Still. As fanciful as they were, ER and the less-remembered Chicago Hope were, to me at least and I suspect to many others of similar age, The less I say about House MD the better. a large part of the draw of medicine. It is good to know that there is a half-decent show out there that may keep the flame going.
📺 I will have more to write about each season of Stranger Things after the holidays. But how refreshing was it for a show to clearly distinguish between good and evil, for that evil to be cosmic not personal, and for the ending to be unambiguously happy and satisfying? Bravo, brothers Duffer.
Our Stranger Things rewatch reminded me that one of the main character’s sexual orientation has been telegraphed since the very first episode, and in seasons 4 and 5 we learned that it is in fact crucial to the whole story. I have bones to pick with those two seasons, but having a main character who is gay is not one of them. Those Internet trolls who are giving the penultimate episode one-star reviews because of a very plot-appropriate if not very believable coming out scene are way out of line, so I dusted off my IMDB login to give the episode 10 stars, even though it is at most an 8.5.
I praised the acting and cinematography of Pluribus, but should not have left out the music! There are long stretches without dialogue that could have gone terribly wrong, but are instead on my re-re-rewatch list. At the top is Manousos’s drive up South America towards the Darién Gap to the tune of Esperanza (and the extended version on Apple Music), which led me to the Tiny Desk Concert by Hermanos Gutiérrez of whom I am now a faithful listener.

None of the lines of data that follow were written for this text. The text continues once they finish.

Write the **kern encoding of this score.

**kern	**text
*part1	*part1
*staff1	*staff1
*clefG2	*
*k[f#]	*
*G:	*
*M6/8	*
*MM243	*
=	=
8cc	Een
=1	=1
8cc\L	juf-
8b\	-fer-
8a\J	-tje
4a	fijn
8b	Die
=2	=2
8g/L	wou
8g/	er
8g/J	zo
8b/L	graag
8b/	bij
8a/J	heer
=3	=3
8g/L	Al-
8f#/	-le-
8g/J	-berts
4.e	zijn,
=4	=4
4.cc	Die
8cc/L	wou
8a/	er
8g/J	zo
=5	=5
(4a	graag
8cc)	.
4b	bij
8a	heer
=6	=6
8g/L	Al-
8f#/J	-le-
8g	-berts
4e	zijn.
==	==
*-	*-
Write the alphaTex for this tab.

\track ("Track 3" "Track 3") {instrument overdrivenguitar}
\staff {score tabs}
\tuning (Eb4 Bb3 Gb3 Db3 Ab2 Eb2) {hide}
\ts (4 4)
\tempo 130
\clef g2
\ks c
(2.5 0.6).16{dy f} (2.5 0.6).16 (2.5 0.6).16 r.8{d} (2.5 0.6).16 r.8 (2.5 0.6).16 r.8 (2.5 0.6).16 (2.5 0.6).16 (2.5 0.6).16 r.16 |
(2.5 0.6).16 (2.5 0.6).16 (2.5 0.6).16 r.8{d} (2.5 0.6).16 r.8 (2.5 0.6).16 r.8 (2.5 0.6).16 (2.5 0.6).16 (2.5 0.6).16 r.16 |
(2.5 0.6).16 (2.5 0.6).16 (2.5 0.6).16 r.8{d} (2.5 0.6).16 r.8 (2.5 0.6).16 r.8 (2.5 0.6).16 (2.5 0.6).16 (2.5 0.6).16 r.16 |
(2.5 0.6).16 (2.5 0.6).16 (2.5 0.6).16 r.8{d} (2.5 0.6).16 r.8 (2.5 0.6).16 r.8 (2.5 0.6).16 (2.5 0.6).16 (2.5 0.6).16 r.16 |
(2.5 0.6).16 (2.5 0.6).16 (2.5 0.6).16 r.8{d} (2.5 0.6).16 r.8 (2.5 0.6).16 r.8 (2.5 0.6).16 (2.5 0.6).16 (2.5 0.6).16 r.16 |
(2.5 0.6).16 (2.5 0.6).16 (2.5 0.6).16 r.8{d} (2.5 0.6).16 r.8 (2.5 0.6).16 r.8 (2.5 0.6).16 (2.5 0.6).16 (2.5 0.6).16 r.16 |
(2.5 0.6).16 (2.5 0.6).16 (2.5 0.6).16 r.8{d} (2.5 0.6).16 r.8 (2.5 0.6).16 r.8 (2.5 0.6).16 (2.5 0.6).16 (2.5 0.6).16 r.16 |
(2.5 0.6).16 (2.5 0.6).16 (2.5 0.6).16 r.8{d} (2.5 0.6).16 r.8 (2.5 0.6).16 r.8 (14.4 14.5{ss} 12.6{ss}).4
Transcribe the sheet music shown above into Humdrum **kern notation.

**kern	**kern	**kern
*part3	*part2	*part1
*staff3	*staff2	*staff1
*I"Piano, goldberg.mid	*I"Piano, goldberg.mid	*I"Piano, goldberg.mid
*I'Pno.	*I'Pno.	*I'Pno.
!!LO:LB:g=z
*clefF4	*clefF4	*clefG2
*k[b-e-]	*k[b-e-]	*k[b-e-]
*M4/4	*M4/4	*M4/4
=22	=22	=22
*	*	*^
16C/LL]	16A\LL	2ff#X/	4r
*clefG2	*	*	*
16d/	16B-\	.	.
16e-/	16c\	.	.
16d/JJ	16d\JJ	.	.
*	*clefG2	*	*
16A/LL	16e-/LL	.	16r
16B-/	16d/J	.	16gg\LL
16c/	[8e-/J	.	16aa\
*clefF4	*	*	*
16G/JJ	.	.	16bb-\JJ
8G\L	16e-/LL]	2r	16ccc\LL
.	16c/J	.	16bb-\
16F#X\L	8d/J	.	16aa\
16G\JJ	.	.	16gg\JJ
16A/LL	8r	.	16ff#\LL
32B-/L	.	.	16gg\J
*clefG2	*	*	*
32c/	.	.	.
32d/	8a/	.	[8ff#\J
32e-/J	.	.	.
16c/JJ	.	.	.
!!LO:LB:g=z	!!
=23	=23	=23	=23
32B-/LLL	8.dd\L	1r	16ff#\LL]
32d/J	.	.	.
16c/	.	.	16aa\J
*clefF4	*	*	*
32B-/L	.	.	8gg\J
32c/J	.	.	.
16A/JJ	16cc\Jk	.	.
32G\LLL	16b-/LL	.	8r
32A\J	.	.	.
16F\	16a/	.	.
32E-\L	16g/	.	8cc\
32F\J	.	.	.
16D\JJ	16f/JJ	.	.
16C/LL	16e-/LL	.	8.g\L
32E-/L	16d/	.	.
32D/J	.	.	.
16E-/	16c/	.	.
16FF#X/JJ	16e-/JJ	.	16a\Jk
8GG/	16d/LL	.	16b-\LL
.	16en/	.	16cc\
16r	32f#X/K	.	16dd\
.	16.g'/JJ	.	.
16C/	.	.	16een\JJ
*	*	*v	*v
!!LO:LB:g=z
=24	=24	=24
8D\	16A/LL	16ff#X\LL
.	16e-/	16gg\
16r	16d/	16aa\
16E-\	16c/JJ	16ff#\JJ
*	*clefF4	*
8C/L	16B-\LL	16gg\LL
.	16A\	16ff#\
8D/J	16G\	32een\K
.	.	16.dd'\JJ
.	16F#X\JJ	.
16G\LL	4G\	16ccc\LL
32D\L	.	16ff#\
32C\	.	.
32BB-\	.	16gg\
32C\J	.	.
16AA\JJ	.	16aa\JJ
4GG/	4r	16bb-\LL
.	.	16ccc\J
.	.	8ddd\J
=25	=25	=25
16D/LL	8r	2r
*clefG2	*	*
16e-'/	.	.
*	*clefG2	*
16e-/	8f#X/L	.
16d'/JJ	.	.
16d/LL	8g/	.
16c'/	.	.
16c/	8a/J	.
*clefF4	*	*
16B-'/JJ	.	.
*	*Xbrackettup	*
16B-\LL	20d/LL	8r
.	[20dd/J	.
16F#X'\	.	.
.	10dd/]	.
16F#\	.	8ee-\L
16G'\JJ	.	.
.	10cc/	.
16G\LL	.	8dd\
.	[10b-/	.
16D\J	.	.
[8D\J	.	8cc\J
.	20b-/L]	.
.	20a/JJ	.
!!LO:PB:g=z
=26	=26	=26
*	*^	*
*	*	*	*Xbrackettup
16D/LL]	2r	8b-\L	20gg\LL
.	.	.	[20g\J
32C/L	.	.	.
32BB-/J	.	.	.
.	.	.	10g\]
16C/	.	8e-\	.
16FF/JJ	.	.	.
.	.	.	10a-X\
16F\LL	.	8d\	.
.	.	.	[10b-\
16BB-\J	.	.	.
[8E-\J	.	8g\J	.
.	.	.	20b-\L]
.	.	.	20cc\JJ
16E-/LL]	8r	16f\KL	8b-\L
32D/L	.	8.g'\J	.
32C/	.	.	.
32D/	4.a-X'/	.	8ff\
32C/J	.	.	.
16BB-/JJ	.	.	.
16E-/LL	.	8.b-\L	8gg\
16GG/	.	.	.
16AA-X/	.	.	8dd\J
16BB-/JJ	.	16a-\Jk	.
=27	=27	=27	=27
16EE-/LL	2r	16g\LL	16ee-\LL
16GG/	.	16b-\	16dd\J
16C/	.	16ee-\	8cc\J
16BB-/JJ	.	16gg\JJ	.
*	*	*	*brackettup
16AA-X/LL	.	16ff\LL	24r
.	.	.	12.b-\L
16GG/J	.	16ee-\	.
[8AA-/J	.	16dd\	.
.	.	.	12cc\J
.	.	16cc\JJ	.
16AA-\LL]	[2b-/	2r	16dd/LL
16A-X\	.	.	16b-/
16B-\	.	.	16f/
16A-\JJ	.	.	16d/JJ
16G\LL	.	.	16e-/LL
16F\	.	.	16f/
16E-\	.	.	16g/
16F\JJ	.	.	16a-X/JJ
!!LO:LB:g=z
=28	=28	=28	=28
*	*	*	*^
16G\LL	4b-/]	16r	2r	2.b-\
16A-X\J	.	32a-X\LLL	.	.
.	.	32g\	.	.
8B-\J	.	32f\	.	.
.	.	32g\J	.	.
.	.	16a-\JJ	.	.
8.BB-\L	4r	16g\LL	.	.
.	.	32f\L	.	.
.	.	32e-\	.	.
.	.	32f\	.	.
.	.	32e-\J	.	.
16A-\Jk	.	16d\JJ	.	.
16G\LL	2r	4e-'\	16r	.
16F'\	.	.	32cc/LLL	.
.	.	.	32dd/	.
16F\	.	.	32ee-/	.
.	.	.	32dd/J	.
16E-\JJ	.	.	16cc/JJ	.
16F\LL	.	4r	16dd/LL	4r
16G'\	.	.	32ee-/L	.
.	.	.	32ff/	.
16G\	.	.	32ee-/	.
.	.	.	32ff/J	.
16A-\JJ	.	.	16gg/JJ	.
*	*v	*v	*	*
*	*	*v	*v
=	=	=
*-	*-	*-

📺 Pluribus (2025) was a perfectly paced masterpiece of cinematography and acting that raised questions which were at once urgent and eternal. Would it surprise anyone that so many people online identified with the hive mind and thought Rhea Seehorn’s character was the villain?
Season 2 coming 2027!
HBO not renewing Scavengers Reign was bad enough, but I recently learned that the news was even worse. Netflix, too, had passed on the opportunity even with the Season 2 teaser being everything I could have hoped for.
Time for Apple TV to pick it up! How do we make it happen?
📺 It breaks my heart that Season 5 of Only Murders in the Building immediately descended into toilet humor and pointless self-parody. Five episodes in and we are out — life is too short to spend it on drivel.
Wednesday links, one screw-up after another
- Michael DePeau-Wilson for Asimov Press: Why the FDA Is Slow to Remove Drugs. And more importantly, why this is bad. You can’t accelerate drug approvals without also doing more culling on the back end. Symmetry, please.
- James L. Olds: Why Transformational Science Can’t Get Funded: The Einstein Problem. I disagree with most of it, but it is in fact the institutional point of view.
- Anonymous for the Good Science Project: A Top Scientist’s Ideas as to NIH. Did AI write this? Not great, but again, an institutional point of view masquerading as call to reform.
- Bryan Vartabedian: Physician authority and influence. An important distinction, and kudos to Dr. Vartabedian for coping that he has more influence than authority. I, on the other hand, have neither.
- Joe Boudreau: On 10 Years of Writing a Blog Nobody Reads. I have been doing it for at least 15 (13 of those in English) and it is in fact wonderful.
- Todd Vaziri: The “Mad Men” in 4K on HBO Max Debacle. The best and most concise review of this royal screwup of one of my favorite shows.
📺 Notes from re-watching the first two seasons of Stranger Things with my 13-year-old:
- Wow, it really took a while for Steve and Dustin to meet.
- I underrated Season 2 in my memory, I suspect because of the poorly timed and too on-the-nose episode 7.
- Will this be their generation’s Harry Potter?